Leveraged investors in Japanese equities must look for clues if there is a possible bloodbath in the near future. - Getty Images
The Indian economy will face a bad debt tsunami that could be near $200 billion and hit bank credit growth.
Published: Sun 13 Dec 2015, 11:00 PM
Updated: Mon 14 Dec 2015, 7:50 AM
The smoke signals from the world's central bank define my macro angst. Take India, the jewel in my short-sale crown. I find it amazing how many investors are still bullish on Indian shares and bank credit even though the Reserve Bank of India has now sworn to clean the manner in which banks classify, fudge and hide non-performing loans. In effect, this means Dr Raghuram Rajan will force bank chief executives to boost provisioning rates on "restructured loans" with peekaboo accounting. This means Indian banking faces a regulatory/earnings shock of (forgive the tired awful cliché!) Himalayan dimensions. At the very least, this means curtain Indian bank shares will be a license to make money on the short side as earnings growth expectations are crushed on Dalal Street.
The Indian economy will face a bad debt tsunami that could be near $200 billion and hit bank credit growth. I cannot see how India's go go public and private banks, with their corporate ties to near bankrupt oligarchs and a consumer credit bubble time bomb, could well lose 20-30 per cent in market cap and see their credit ratings downgraded at least two notches in 2016? Who? I will not name specific banks for obvious reason but the cognoscenti in Indian finance know exactly what I am talking about.

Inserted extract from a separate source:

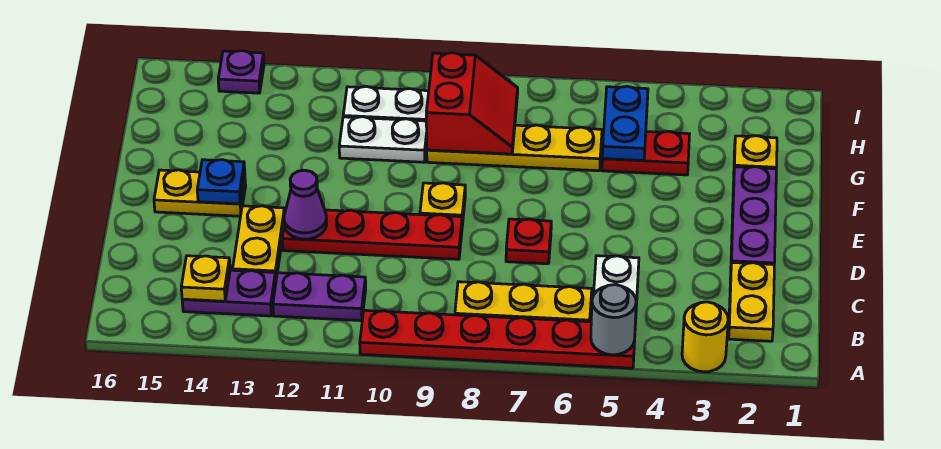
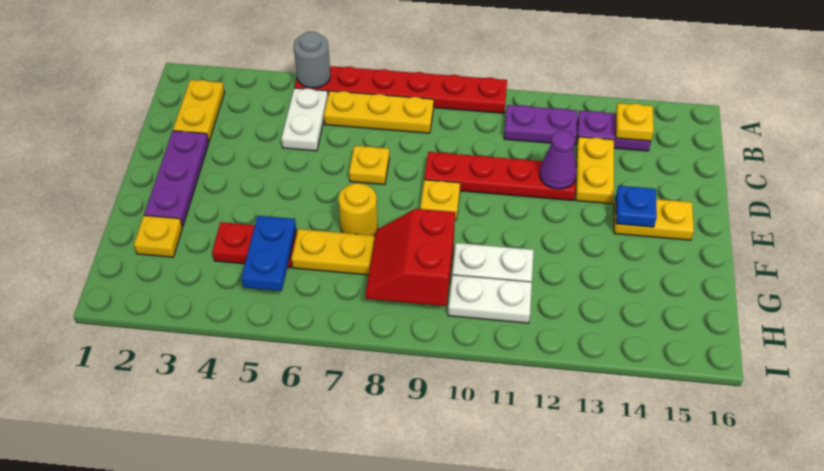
yellow 1x1 round brick [682,302,728,372] -> yellow 1x1 round brick moved to [339,183,378,236]
red 1x1 plate [506,219,551,264] -> yellow 1x1 plate [349,146,389,185]
purple 1x1 plate [218,51,264,93] -> none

I had grown nervous on Japan at 20,000 Nikkei and ¥123. However, I am not comfortable even at 19,000 Nikkei and ¥121 since Bank of Japan Governor Kuroda will do squat on more easing until the sakura cherry blossom garlands the sacred slopes of Mount Fuji, where the spirits of the divine wind (kamikaze?) float amid the mist, the fog and the teardrops of the Sun Goddess. The next big Bank of Japan move could happen in April when the yen could well be trading at ¥115 to the US dollar. This means there is a bloodbath in the near future for leveraged investors in Japanese equities. Note that the Japanese yen had its strongest bid in the foreign exchange market since August. Yen hedged Japan was a licence to print money since 2012 because I could "divine", as the French put it, the twists and turns of monetary policy and its impact on Maranouchi and yen debasement, the only arrow of Abenomics that seemed to work. That was why I went gaga for investors to buy Japan Inc on Nikkei 8,000 and buy dollar/yen at 78 the day a close friend from Penn steeped in the history, culture, economics and banking system of the Eight Celestial Islands briefed me on the impact of Shinzo Abe's landslide win on the Empire of the Rising Sun. This means Topix plunges to 1,400 by April and Japanese megabanks are leprosy to own.

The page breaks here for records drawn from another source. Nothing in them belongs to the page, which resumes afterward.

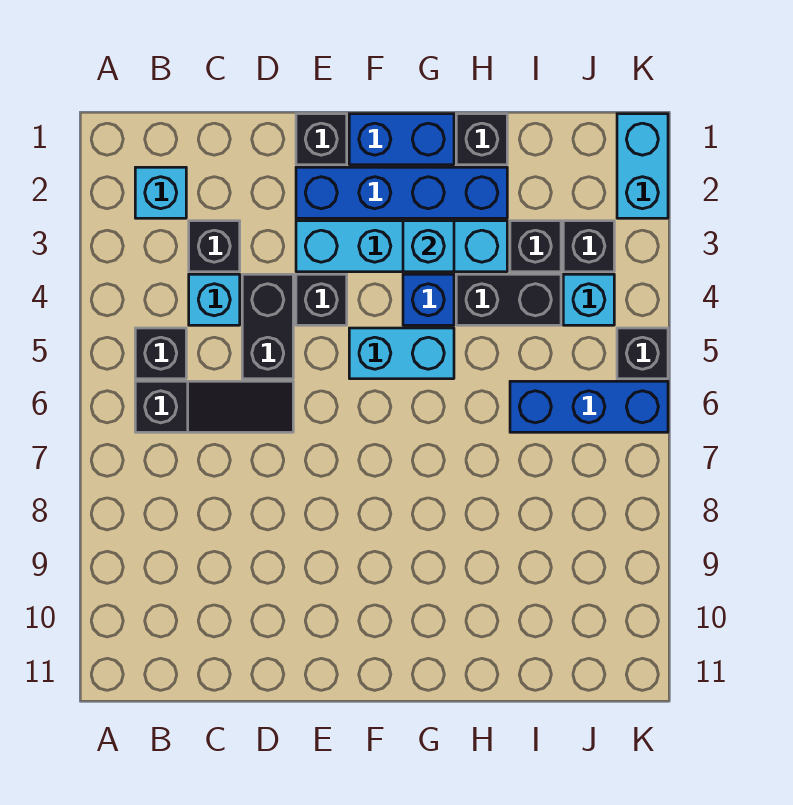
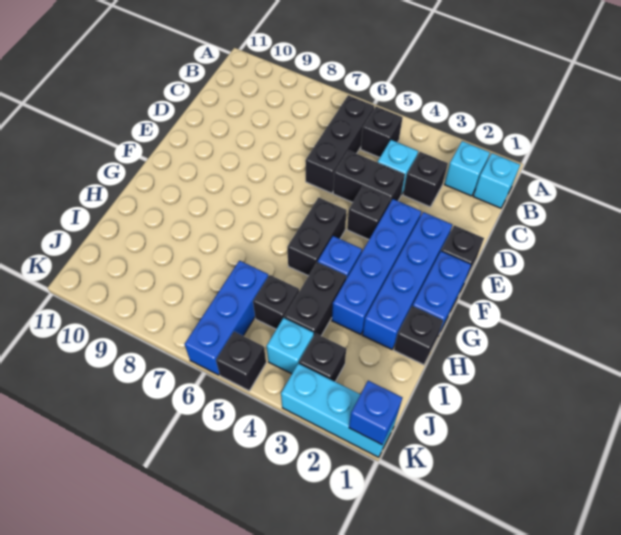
black 1x3 slope [135,381,293,432] -> black 1x3 brick [305,95,374,193]
cyan 1x4 brick [296,221,507,272] -> blue 1x4 brick [332,199,421,335]
cyan 1x2 brick [349,328,454,379] -> black 1x2 brick [287,198,347,276]
cyan 1x1 brick [403,221,454,272] -> cyan 1x1 brick moved to [473,153,520,208]
black 1x1 brick [510,221,561,272] -> black 1x1 brick moved to [253,275,299,329]
cyan 1x2 brick [617,114,668,218] -> cyan 1x3 brick [281,364,397,457]
none -> blue 1x1 brick [349,381,402,445]

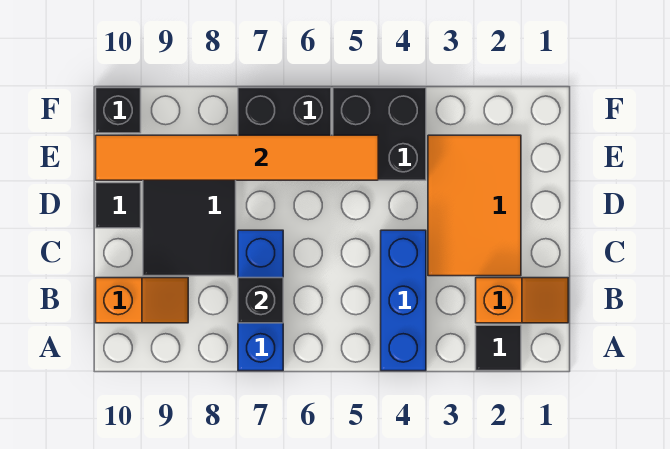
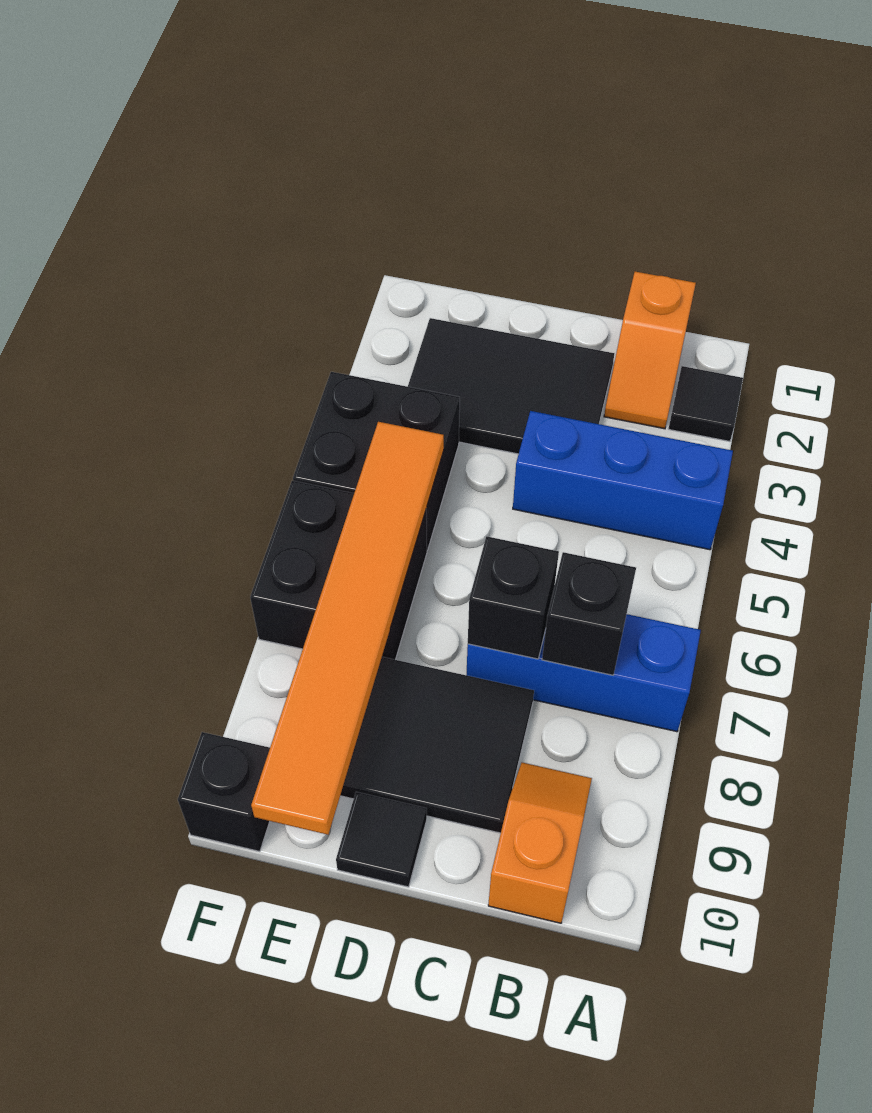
orange 1x2 slope [476,278,568,323] -> orange 1x2 slope turned to [604,272,696,429]
orange 2x3 tile [428,135,521,276] -> black 2x3 tile [408,318,615,454]
none -> black 1x1 brick [468,536,559,659]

The 40 per cent plunge in the Turkish lira and Malaysian ringgit bas taught Gulf bankers, investors and sovereign wealth funds a hard lesson against investing in economies with poor governance, leveraged banking systems, corrupt political elites and hyper-volatile hot money capital flows. I had recommended investors short Turkish banks in autumn 2014, a 50 per cent profit in 2015 for a UAE dirham investor. So what is the next big short idea in Asian finance? When crude oil falls 45 per cent in eight months, my instincts tell me it is not just the Saudi/Russian/US shale engineered glut but a deflation shockwave that will gut the world's bank and corporate credit markets. So I look at Indonesia; Jakarta has rejoined even though it is a net oil importer, which means Jokowi will never dare order an oil production cut.
Now higher US rates are the kiss of death for the Indonesian rupiah borrowing costs in US dollar will at least triple in 2016, a financial Black Death for leveraged corporates from Bombay to Jakarta, Istanbul to Kuala Lumpur, already devastated by mediocre global growth and a shrinkage in world trade. So 14 times earnings means 2015 is the year of living dangerously in the Jakarta.
I began to visit Bangkok on business after the September 2006 military coup that toppled the populist Thai Rak Thai leader Thaksin Shinwatra. 2006-15 has been Thailand's tragic lost decade and Siam is still under military junta rule under General Prayuth. I cannot see how General Prayuth can boost economic reform or return Thailand to civilian rule even as the revered 86-year-old King Bhumibol is ill.
The macro omens (export, consumer debt, growth) are awful. The Fed/China shocks will hit Asia's Detroit hard. I am very bearish on Thai banks and the baht, which can depreciate to 38.